John Ruskin

Portret van John Ruskin.

Hieronder het artikel uit Chambers’s cyclopædia of English Literature uit 1886 over John Ruskin.

 

Letter John Ruskin, the great art critic, was born in London in 1819, the only son of a wealthy winemerchant. He graduated at Christ Church College, Oxford, and in 1839 took the Newdigate prize for English poetry. Impressed with the idea that art was his true vocation, he studied painting under Copley Fielding and J.D.Harding; but the pencil has long sonce become merely the auxiliary of the pen.

In 1843 appeared the first part of Modern Painters, by an Oxford Graduate, which, though published in his twenty-fourth year, displays deep thought, and a rare command of pure English. The second part was published in 1846, and the third and fourth in 1856. It may be questioned if Mr.Ruskin has again risen to the level of his first two volumes. Latterly, his works have been hurriedly written, and though often rising into passages of vivid description and eloquence, are generally loose and colloquial in style.

The seven Lamps of Architecture, 1849, The stone of Venice, 1851 – 53, and Modern Painters, are Mr. Ruskin’s principal works; but we also mention the following: Pre-Raphaelitism; The Construction of Sheepfolds (the discipline of the church), 1851; The Opening of the Crystal Palace, 1854; Giotto and his Works; Gothic Architecture; Lectures on Architecture and Painting, 1854; Notes on the Academy Exhibitions for 1855-56-57-58 and 59; The Elements of Drawing, 1857; Notes on the Turner Gallery, 1857; Cambridge School of Art, 1858; Elements of Perspective, The Political Economy of Art, 1858; The Two Paths, 1859.

In 1861 a Selection from the works of Mr.Ruskin was published in one volume – a treasure to all young literary students and lovers of art. Among his subsequent works are: Unto this Last, essays on political economy, 1862; Sesame and the Lilies, 1865; The Crown of Wild olives, 1866; The Queen of the Air, being a study of the Greek Myths of Cloud and Storm, 1869; Lectures on Art, delivered before the university of Oxford in 1870; Arata Pentelici; The Elements of Sculpture; Michael Angelo and Tintoret, Ariadne Florentine, Lectures on Wood and Metal Engraving, 1872; Love’s Meinie, 1873; Val d’Arno, 1874; Frondes Agrestes, 1875; Proserpina; Deucalion, 1876; Mornings in Florence; Laws of Fesole, 1877; and Notes on the Turner Collection, 1878; Arrows of the Chace, 1880, a selection from the scattered letters; and the Lord’s Prayer and the Church, 1880.

After the withdrawal of his works from the usual trade channels, a revised and uniform series of his works was commenced. Mr.Ruskin became Slade Professor of Fine Arts at Oxford in 1870, and in 1871 gave £5000 for the endowment of a master of drawing.
For several years he carried on a serial, Fors Clavigera, in behalf of his model utopia, the Society of St.George. He has also founded a Museum at Sheffield, where he has bestowed many of his own books and art treasures.

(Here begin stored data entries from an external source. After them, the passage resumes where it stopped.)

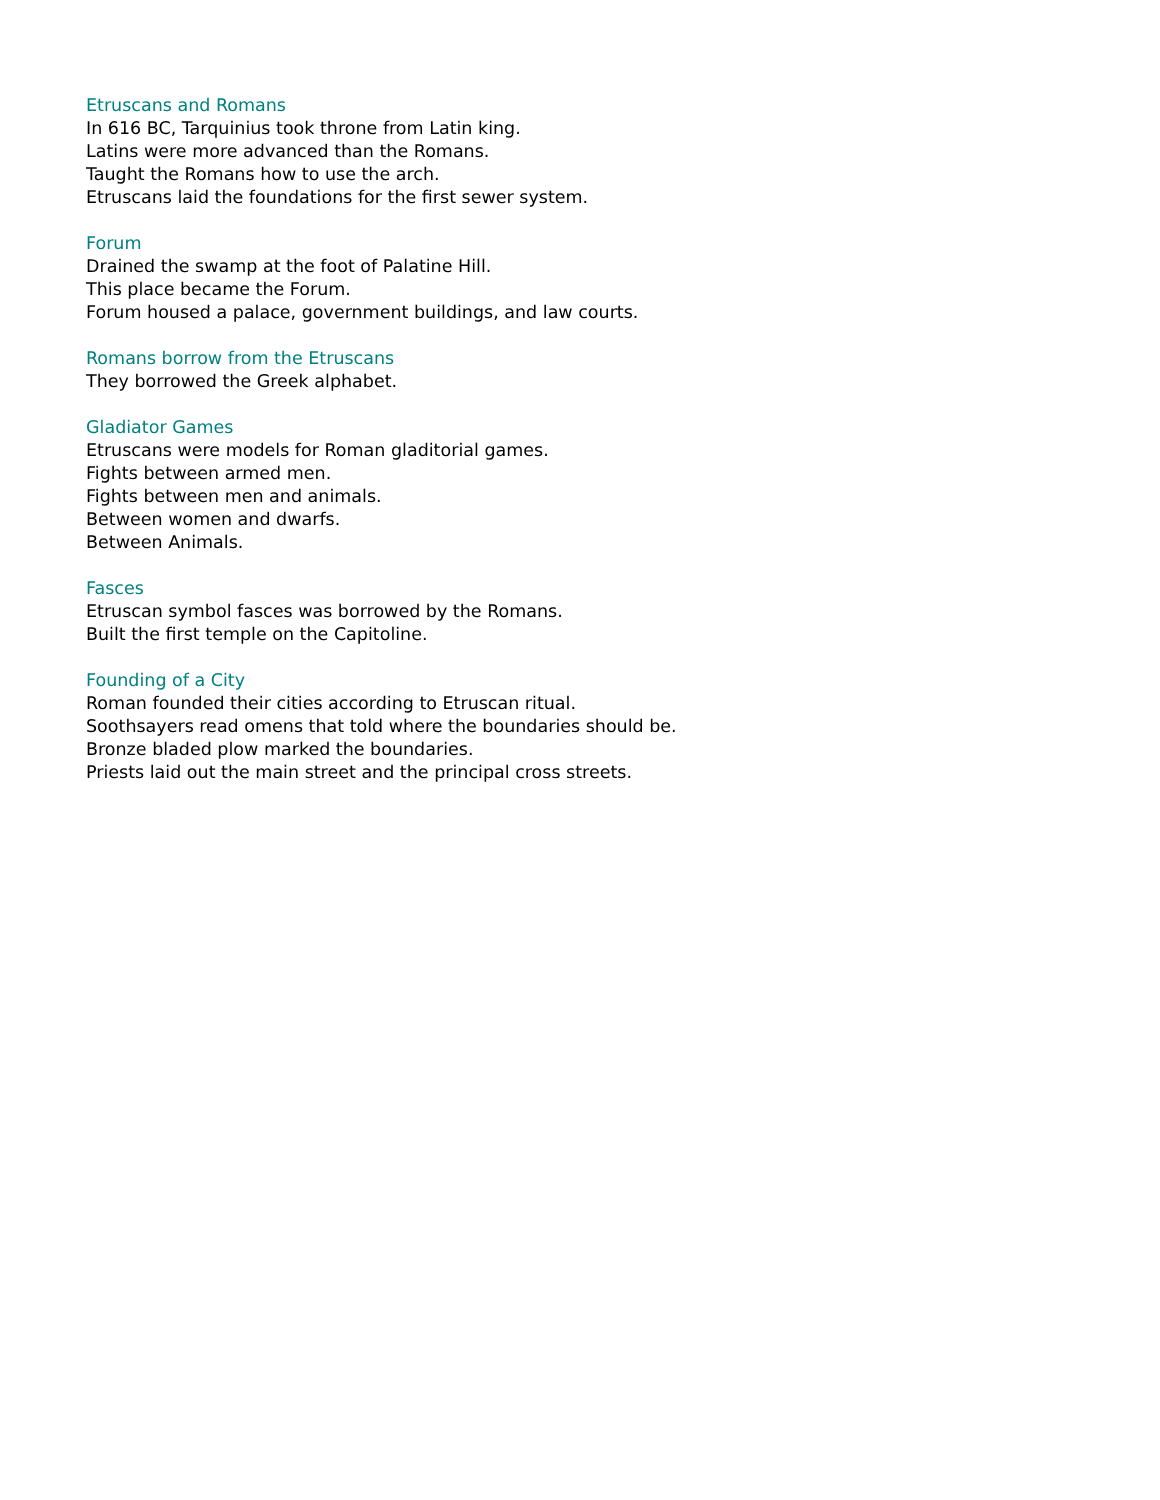Etruscans and Romans
In 616 BC, Tarquinius took throne from Latin king.
Latins were more advanced than the Romans.
Taught the Romans how to use the arch.
Etruscans laid the foundations for the first sewer system.
Forum
Drained the swamp at the foot of Palatine Hill.
This place became the Forum.
Forum housed a palace, government buildings, and law courts.
Romans borrow from the Etruscans
They borrowed the Greek alphabet.
Gladiator Games
Etruscans were models for Roman gladitorial games.
Fights between armed men.
Fights between men and animals.
Between women and dwarfs.
Between Animals.
Fasces
Etruscan symbol fasces was borrowed by the Romans.
Built the first temple on the Capitoline.
Founding of a City
Roman founded their cities according to Etruscan ritual.
Soothsayers read omens that told where the boundaries should be.
Bronze bladed plow marked the boundaries.
Priests laid out the main street and the principal cross streets.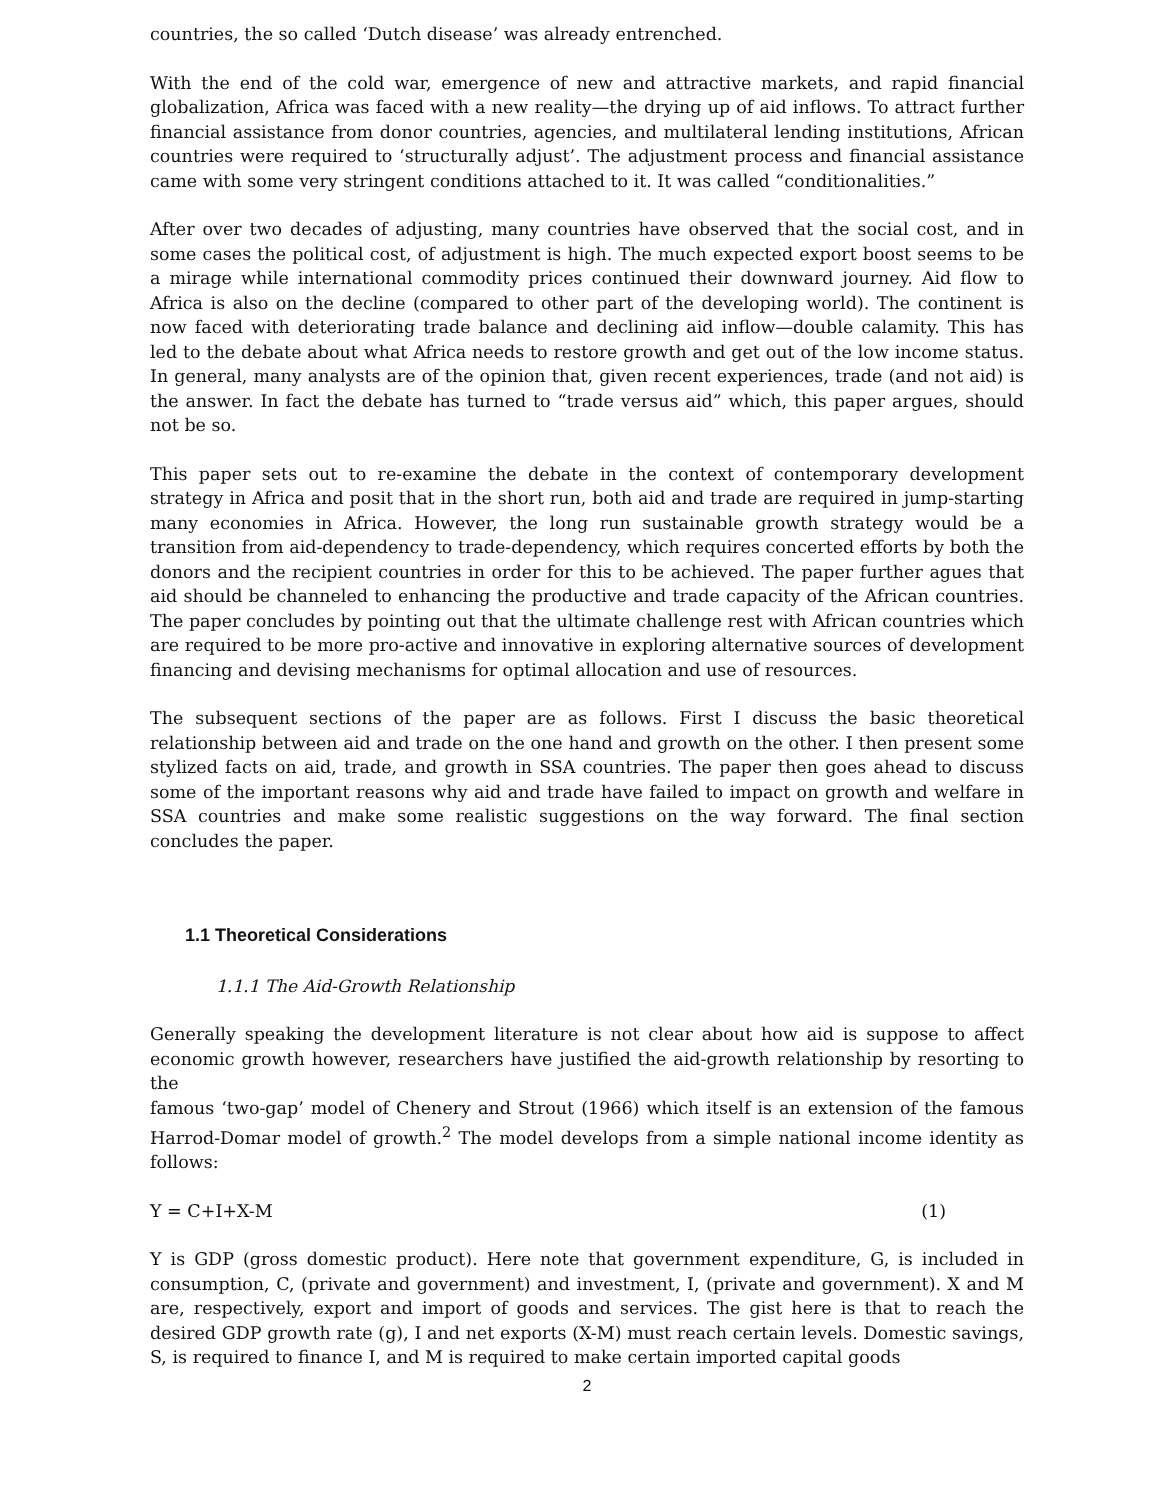countries, the so called ‘Dutch disease’ was already entrenched.
With the end of the cold war, emergence of new and attractive markets, and rapid financial globalization, Africa was faced with a new reality—the drying up of aid inflows. To attract further financial assistance from donor countries, agencies, and multilateral lending institutions, African countries were required to ‘structurally adjust’. The adjustment process and financial assistance came with some very stringent conditions attached to it. It was called “conditionalities.”
After over two decades of adjusting, many countries have observed that the social cost, and in some cases the political cost, of adjustment is high. The much expected export boost seems to be a mirage while international commodity prices continued their downward journey. Aid flow to Africa is also on the decline (compared to other part of the developing world). The continent is now faced with deteriorating trade balance and declining aid inflow—double calamity. This has led to the debate about what Africa needs to restore growth and get out of the low income status. In general, many analysts are of the opinion that, given recent experiences, trade (and not aid) is the answer. In fact the debate has turned to “trade versus aid” which, this paper argues, should not be so.
This paper sets out to re-examine the debate in the context of contemporary development strategy in Africa and posit that in the short run, both aid and trade are required in jump-starting many economies in Africa. However, the long run sustainable growth strategy would be a transition from aid-dependency to trade-dependency, which requires concerted efforts by both the donors and the recipient countries in order for this to be achieved. The paper further agues that aid should be channeled to enhancing the productive and trade capacity of the African countries. The paper concludes by pointing out that the ultimate challenge rest with African countries which are required to be more pro-active and innovative in exploring alternative sources of development financing and devising mechanisms for optimal allocation and use of resources.
The subsequent sections of the paper are as follows. First I discuss the basic theoretical relationship between aid and trade on the one hand and growth on the other. I then present some stylized facts on aid, trade, and growth in SSA countries. The paper then goes ahead to discuss some of the important reasons why aid and trade have failed to impact on growth and welfare in SSA countries and make some realistic suggestions on the way forward. The final section concludes the paper.
1.1 Theoretical Considerations
1.1.1 The Aid-Growth Relationship
Generally speaking the development literature is not clear about how aid is suppose to affect economic growth however, researchers have justified the aid-growth relationship by resorting to the
famous ‘two-gap’ model of Chenery and Strout (1966) which itself is an extension of the famous Harrod-Domar model of growth.<sup>2</sup> The model develops from a simple national income identity as follows:
Y = C+I+X-M (1)
Y is GDP (gross domestic product). Here note that government expenditure, G, is included in consumption, C, (private and government) and investment, I, (private and government). X and M are, respectively, export and import of goods and services. The gist here is that to reach the desired GDP growth rate (g), I and net exports (X-M) must reach certain levels. Domestic savings, S, is required to finance I, and M is required to make certain imported capital goods
2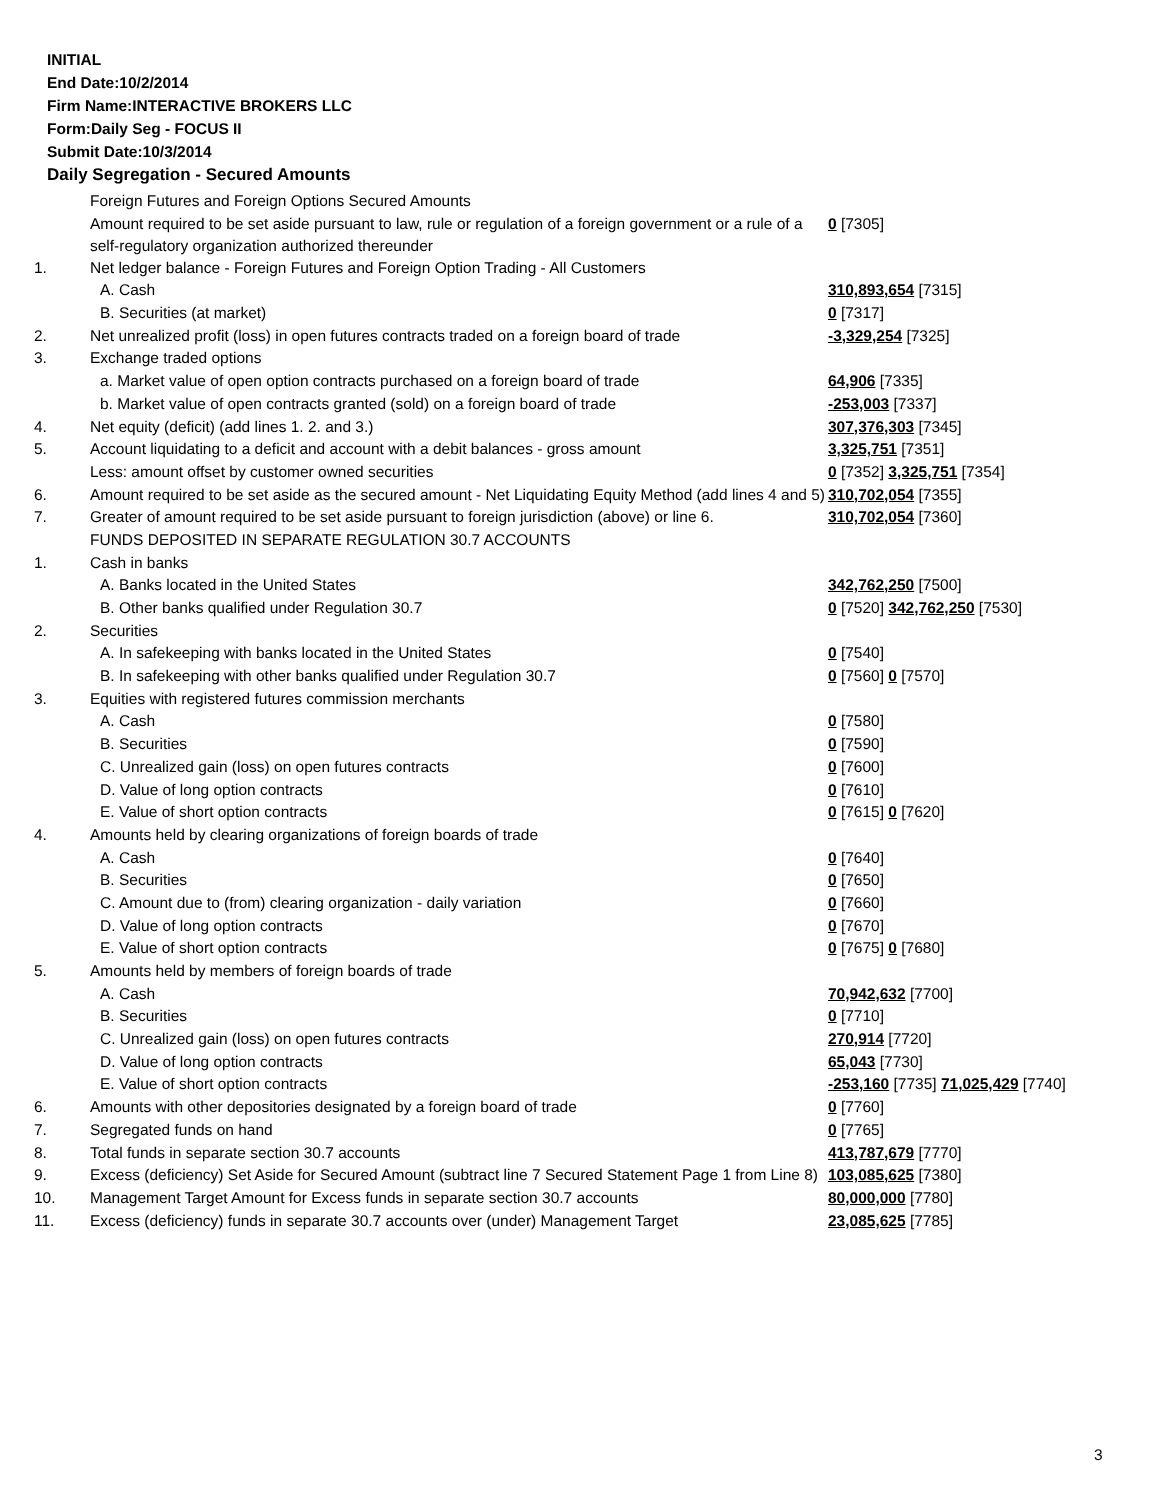INITIAL
End Date:10/2/2014
Firm Name:INTERACTIVE BROKERS LLC
Form:Daily Seg - FOCUS II
Submit Date:10/3/2014
Daily Segregation - Secured Amounts
| | Foreign Futures and Foreign Options Secured Amounts | |
| | Amount required to be set aside pursuant to law, rule or regulation of a foreign government or a rule of a self-regulatory organization authorized thereunder | 0 [7305] |
| 1. | Net ledger balance - Foreign Futures and Foreign Option Trading - All Customers | |
| | A. Cash | 310,893,654 [7315] |
| | B. Securities (at market) | 0 [7317] |
| 2. | Net unrealized profit (loss) in open futures contracts traded on a foreign board of trade | -3,329,254 [7325] |
| 3. | Exchange traded options | |
| | a. Market value of open option contracts purchased on a foreign board of trade | 64,906 [7335] |
| | b. Market value of open contracts granted (sold) on a foreign board of trade | -253,003 [7337] |
| 4. | Net equity (deficit) (add lines 1. 2. and 3.) | 307,376,303 [7345] |
| 5. | Account liquidating to a deficit and account with a debit balances - gross amount | 3,325,751 [7351] |
| | Less: amount offset by customer owned securities | 0 [7352] 3,325,751 [7354] |
| 6. | Amount required to be set aside as the secured amount - Net Liquidating Equity Method (add lines 4 and 5) | 310,702,054 [7355] |
| 7. | Greater of amount required to be set aside pursuant to foreign jurisdiction (above) or line 6. | 310,702,054 [7360] |
| | FUNDS DEPOSITED IN SEPARATE REGULATION 30.7 ACCOUNTS | |
| 1. | Cash in banks | |
| | A. Banks located in the United States | 342,762,250 [7500] |
| | B. Other banks qualified under Regulation 30.7 | 0 [7520] 342,762,250 [7530] |
| 2. | Securities | |
| | A. In safekeeping with banks located in the United States | 0 [7540] |
| | B. In safekeeping with other banks qualified under Regulation 30.7 | 0 [7560] 0 [7570] |
| 3. | Equities with registered futures commission merchants | |
| | A. Cash | 0 [7580] |
| | B. Securities | 0 [7590] |
| | C. Unrealized gain (loss) on open futures contracts | 0 [7600] |
| | D. Value of long option contracts | 0 [7610] |
| | E. Value of short option contracts | 0 [7615] 0 [7620] |
| 4. | Amounts held by clearing organizations of foreign boards of trade | |
| | A. Cash | 0 [7640] |
| | B. Securities | 0 [7650] |
| | C. Amount due to (from) clearing organization - daily variation | 0 [7660] |
| | D. Value of long option contracts | 0 [7670] |
| | E. Value of short option contracts | 0 [7675] 0 [7680] |
| 5. | Amounts held by members of foreign boards of trade | |
| | A. Cash | 70,942,632 [7700] |
| | B. Securities | 0 [7710] |
| | C. Unrealized gain (loss) on open futures contracts | 270,914 [7720] |
| | D. Value of long option contracts | 65,043 [7730] |
| | E. Value of short option contracts | -253,160 [7735] 71,025,429 [7740] |
| 6. | Amounts with other depositories designated by a foreign board of trade | 0 [7760] |
| 7. | Segregated funds on hand | 0 [7765] |
| 8. | Total funds in separate section 30.7 accounts | 413,787,679 [7770] |
| 9. | Excess (deficiency) Set Aside for Secured Amount (subtract line 7 Secured Statement Page 1 from Line 8) | 103,085,625 [7380] |
| 10. | Management Target Amount for Excess funds in separate section 30.7 accounts | 80,000,000 [7780] |
| 11. | Excess (deficiency) funds in separate 30.7 accounts over (under) Management Target | 23,085,625 [7785] |
3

Mr.Ruskin’s writings have made art and art literature popular; and to their influence may be ascribed the origin of the Pre-Raphaelite school of srtists. Mr.Ruskin seems often to contradict himself; but on this point his mind is easy. „I never met with a question yet,” he says, „which did not need, for the right solution of it, at least one positive and one negative answer, like an aquation of the second degree. Mostly, matters of any consequence are three-sided, or four-sided, or polygonal; and the trotting round a polygon is severe work for people any way stiff in their opninions. For myself, I am never staisfied that I have handled a subject properly till I have handled a subject at least three times.”